Отсюда и невыносимые вкусовые провалы вроде самоубийства Марка (В. Гвоздецкий). Обратите внимание, как все красиво: он съезжает с трамплина Воробьевки на чемодане, в который уложено все самое дорогое в его жизни — несколько американских детективов, бутылка виски — с таким багажом и впрямь впору бросаться с трамплина... Отсюда же и диалоги: скудная лексика, бесчисленные повторы, моветон... Сорокин привык оперировать моделями, типами — но кино снимается про живых людей: у Сорокина действуют не Оля или Майк, но «идея» аутизма или «идея» «нового русского». У архетипов нет лиц, нет прошлого и будущего; Дапкунайте и Друбич (Маша и Ольга) приходится лепить живых героинь, но лепить их не из чего. ‹…›
Своего «нового русского» Сорокин и Зельдович вычитали в журналах и детективах, а Олю им было вычитать негде. Они ее выдумали. Но вот беда: выдумывать оба не умеют совсем. Сорокин по крайней мере умеет изобретательно и смешно разлагать то, что выдумано другими (хотя сам прием поверки всего на свете дерьмом становится несколько однообразен, да и не такова это ценность — дерьмо, чтобы все им поверять). Зельдович умеет только снимать интерьеры и костюмы: очень возможно, что реклама в его исполнении брала бы призы, хотя для рекламы, пожалуй, его монтажу недостает динамизма.

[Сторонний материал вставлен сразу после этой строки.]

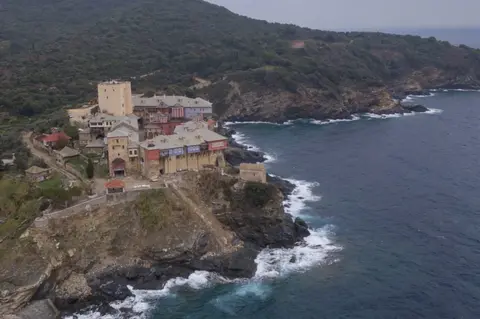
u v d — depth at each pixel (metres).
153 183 128.88
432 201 152.50
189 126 160.25
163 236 114.12
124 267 108.38
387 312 97.38
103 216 115.56
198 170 138.62
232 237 123.50
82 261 107.00
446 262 115.88
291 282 108.38
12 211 113.25
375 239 127.69
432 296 102.31
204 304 100.38
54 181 127.62
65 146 150.25
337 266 114.62
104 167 139.88
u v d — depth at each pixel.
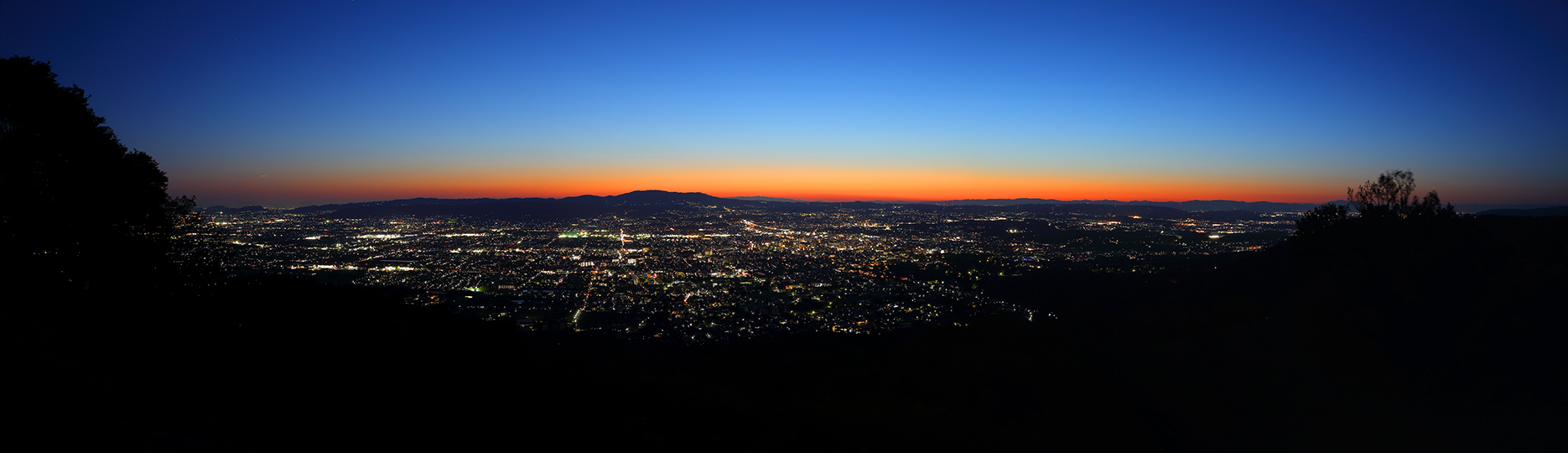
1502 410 7.96
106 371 5.80
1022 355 16.12
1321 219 13.77
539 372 10.52
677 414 9.55
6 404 4.34
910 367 15.64
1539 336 9.38
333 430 6.21
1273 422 9.16
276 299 11.81
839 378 14.85
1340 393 9.85
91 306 8.30
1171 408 10.64
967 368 14.91
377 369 8.65
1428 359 10.16
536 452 6.89
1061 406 11.30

В известном смысле, конечно, памятник эпохе получился на славу — с поправкой на «как бы» применительно и к памятнику, и к эпохе. ‹…› Среда, о которой Зельдович и Сорокин сделали картину, благополучно перестала существовать, будучи сметена ветрами перемен, как только в России стало нечего воровать. Берясь за конструирование сюжета, любой деконструктор способен изобрести только банальный и даже трогательный в своей мелодраматичности велосипед. Для напоминания обо всех этих простых истинах стоило, пожалуй, поработать три года.
Истинную же цену своему творению и своей эпохе авторы фильма знают прекрасно. Тому свидетельство — финальная реплика Льва: «Те, кого не было, тоже имеют право на памятник. Может быть, большее, чем те, кто были».
Лучше не скажешь.
Быков Д. Москва товарная // Новый мир. 2001. № 1.